• EXERCISE INSTRUCTIONS: In the data that follows, find each line containing "params" and copy it.

(Stored records)
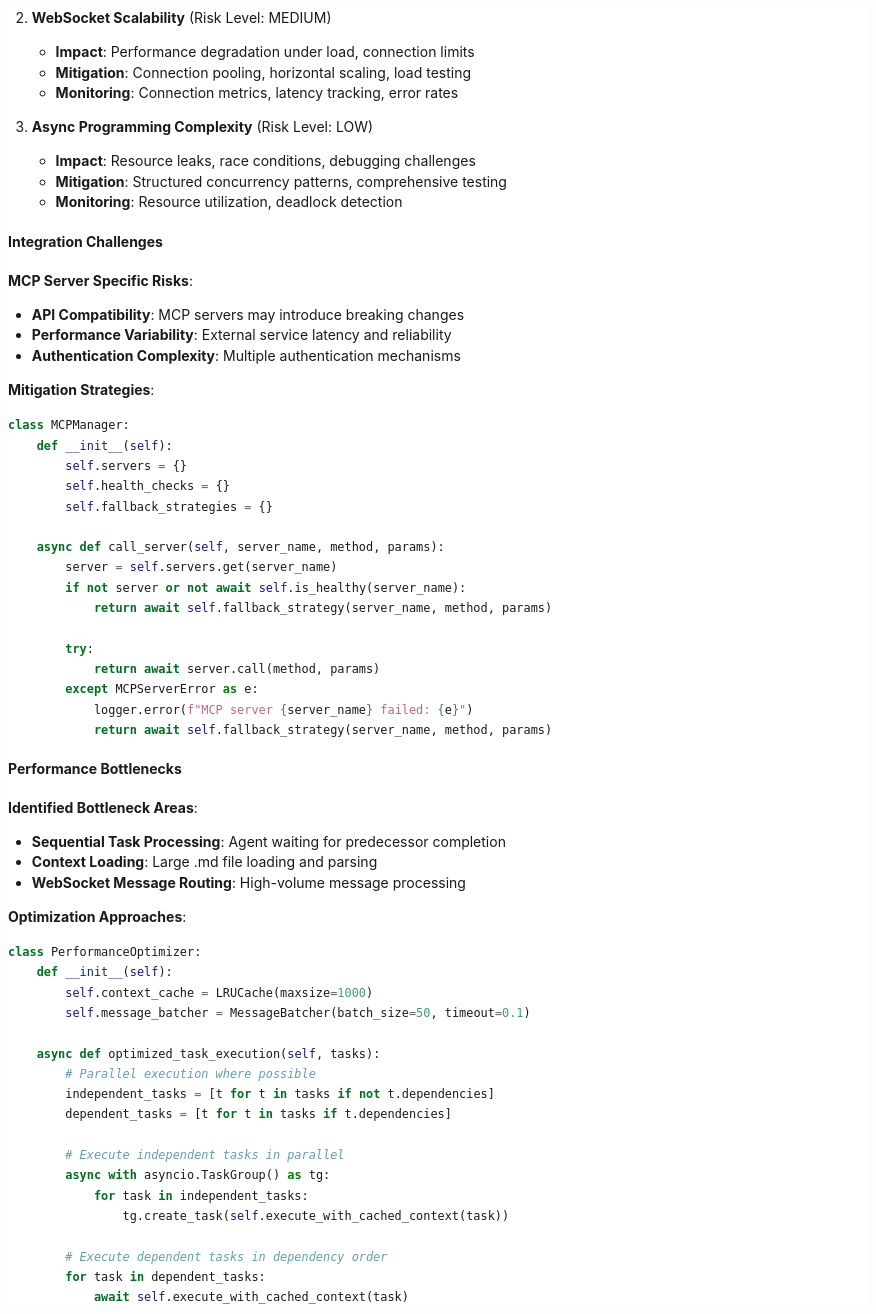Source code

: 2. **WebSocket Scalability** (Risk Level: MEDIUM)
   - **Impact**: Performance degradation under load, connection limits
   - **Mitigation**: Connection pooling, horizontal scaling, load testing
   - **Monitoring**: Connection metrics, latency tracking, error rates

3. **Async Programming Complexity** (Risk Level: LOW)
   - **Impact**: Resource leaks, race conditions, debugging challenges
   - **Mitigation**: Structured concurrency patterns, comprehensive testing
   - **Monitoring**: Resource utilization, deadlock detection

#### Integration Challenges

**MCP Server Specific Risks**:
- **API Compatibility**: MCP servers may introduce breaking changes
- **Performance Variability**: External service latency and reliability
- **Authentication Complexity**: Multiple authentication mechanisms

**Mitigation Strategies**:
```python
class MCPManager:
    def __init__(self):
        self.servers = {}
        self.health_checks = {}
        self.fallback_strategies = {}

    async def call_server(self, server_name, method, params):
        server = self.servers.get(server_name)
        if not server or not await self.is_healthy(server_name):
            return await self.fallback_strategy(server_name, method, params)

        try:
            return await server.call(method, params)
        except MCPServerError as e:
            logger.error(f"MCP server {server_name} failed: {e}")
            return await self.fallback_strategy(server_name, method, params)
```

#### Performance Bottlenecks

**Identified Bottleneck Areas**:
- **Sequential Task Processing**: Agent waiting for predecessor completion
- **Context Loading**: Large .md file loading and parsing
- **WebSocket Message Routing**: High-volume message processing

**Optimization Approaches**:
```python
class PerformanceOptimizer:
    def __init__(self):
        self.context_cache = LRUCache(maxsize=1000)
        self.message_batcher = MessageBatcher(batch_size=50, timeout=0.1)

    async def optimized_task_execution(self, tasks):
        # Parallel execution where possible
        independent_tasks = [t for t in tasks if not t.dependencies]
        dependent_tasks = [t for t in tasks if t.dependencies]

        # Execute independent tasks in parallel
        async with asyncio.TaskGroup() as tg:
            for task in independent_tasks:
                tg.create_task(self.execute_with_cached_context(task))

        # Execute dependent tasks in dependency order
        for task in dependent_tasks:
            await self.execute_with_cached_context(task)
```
---
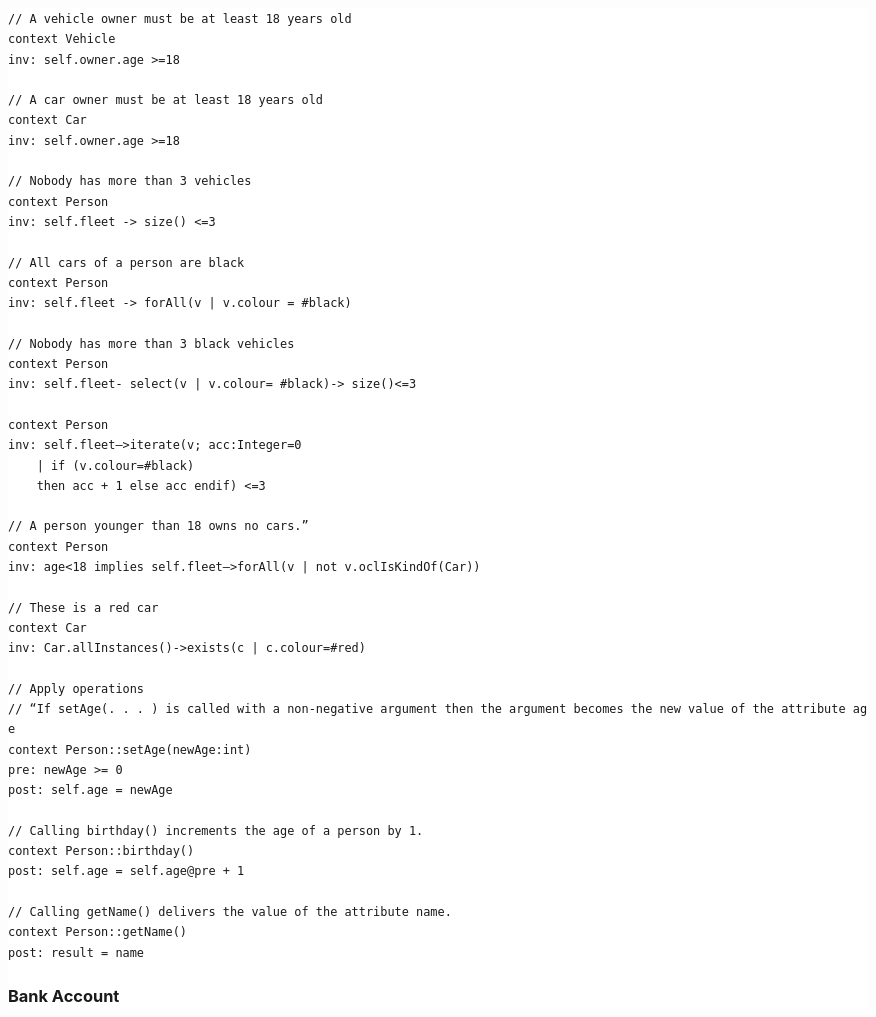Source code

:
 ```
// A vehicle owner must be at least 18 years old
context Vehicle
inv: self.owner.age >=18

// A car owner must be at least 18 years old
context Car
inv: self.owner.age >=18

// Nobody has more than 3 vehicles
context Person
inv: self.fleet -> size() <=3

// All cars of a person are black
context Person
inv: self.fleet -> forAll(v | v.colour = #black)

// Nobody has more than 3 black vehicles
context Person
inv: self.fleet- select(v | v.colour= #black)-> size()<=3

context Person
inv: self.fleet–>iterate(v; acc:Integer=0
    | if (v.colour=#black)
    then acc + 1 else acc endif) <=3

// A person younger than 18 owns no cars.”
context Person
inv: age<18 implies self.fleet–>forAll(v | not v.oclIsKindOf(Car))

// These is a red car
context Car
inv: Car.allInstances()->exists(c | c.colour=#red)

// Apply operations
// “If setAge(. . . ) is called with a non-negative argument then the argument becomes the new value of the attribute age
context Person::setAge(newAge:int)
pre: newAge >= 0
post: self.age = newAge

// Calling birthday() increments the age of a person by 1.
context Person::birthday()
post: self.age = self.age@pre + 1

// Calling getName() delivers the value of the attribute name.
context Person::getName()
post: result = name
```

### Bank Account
---
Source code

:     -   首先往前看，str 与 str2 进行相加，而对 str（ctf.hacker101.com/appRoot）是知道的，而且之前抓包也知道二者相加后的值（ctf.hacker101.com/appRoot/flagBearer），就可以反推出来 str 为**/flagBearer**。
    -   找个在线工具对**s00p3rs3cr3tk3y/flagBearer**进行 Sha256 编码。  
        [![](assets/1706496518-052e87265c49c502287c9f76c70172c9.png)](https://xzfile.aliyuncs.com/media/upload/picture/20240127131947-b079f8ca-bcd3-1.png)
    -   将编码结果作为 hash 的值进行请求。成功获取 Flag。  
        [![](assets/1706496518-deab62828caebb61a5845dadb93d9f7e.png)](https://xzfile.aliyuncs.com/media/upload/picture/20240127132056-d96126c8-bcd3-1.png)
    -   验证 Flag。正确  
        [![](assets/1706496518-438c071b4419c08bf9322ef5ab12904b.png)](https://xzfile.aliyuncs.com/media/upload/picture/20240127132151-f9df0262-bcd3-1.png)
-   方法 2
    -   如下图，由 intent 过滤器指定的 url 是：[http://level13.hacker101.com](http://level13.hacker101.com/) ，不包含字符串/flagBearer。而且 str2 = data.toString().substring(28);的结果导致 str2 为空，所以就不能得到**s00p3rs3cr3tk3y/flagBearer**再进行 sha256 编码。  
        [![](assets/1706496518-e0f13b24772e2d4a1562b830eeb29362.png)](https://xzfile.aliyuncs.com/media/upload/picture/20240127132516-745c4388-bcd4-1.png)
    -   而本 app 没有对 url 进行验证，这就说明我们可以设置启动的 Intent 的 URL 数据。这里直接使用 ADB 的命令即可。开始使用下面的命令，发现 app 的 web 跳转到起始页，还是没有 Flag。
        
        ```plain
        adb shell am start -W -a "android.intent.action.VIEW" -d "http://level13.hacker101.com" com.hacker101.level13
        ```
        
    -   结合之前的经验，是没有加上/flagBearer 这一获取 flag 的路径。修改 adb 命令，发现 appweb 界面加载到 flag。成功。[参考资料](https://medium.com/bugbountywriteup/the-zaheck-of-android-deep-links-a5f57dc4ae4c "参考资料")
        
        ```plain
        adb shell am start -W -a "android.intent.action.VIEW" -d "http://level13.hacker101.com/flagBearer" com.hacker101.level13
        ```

• ANSWER AREA:
    async def call_server(self, server_name, method, params):
            return await self.fallback_strategy(server_name, method, params)
            return await server.call(method, params)
            return await self.fallback_strategy(server_name, method, params)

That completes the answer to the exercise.